(Stored data entries)
_ _ _ _
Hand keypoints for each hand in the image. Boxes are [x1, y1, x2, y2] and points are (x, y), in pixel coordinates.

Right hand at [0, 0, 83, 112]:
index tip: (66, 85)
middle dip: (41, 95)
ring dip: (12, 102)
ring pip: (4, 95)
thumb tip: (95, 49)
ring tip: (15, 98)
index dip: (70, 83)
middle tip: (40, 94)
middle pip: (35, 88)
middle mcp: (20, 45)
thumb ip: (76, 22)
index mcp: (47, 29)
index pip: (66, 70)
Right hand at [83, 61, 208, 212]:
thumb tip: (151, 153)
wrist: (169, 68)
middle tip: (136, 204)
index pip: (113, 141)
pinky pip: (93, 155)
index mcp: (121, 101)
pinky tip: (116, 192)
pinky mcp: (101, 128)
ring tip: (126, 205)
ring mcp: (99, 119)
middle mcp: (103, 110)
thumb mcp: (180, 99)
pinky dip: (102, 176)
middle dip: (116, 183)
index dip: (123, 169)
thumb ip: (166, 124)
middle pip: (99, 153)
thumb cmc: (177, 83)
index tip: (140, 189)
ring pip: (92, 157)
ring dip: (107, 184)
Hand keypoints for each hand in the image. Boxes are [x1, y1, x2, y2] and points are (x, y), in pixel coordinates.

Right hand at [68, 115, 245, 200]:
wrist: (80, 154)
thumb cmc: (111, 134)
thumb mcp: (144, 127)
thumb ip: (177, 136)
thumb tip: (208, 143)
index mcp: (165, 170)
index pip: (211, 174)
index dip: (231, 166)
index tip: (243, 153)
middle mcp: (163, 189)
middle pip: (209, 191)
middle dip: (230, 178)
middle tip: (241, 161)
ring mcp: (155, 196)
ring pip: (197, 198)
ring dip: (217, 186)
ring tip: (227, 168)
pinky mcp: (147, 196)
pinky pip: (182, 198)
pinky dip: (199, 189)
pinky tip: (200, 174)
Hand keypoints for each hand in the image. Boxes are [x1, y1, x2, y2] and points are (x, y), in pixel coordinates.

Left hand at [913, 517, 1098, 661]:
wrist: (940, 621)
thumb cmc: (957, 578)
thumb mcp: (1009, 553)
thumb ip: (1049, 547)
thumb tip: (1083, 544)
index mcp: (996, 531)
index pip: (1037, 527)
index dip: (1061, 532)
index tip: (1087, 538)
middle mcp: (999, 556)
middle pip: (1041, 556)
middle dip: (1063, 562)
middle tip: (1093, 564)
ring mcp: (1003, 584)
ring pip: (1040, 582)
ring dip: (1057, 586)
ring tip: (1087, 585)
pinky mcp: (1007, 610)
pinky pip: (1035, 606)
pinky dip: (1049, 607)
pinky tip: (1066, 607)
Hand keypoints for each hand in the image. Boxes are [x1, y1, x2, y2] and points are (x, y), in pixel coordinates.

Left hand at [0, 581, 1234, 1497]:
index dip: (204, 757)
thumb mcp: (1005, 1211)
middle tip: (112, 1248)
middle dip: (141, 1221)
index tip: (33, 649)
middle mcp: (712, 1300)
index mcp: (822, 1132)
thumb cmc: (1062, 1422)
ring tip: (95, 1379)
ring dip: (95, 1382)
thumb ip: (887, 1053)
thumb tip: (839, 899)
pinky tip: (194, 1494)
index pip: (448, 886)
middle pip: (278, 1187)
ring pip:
_ _ _ _
Check each line of the records above for "Right", and copy those that have it.

Right hand at [0, 0, 83, 112]:
Right hand at [83, 61, 208, 212]:
Right hand at [68, 115, 245, 200]:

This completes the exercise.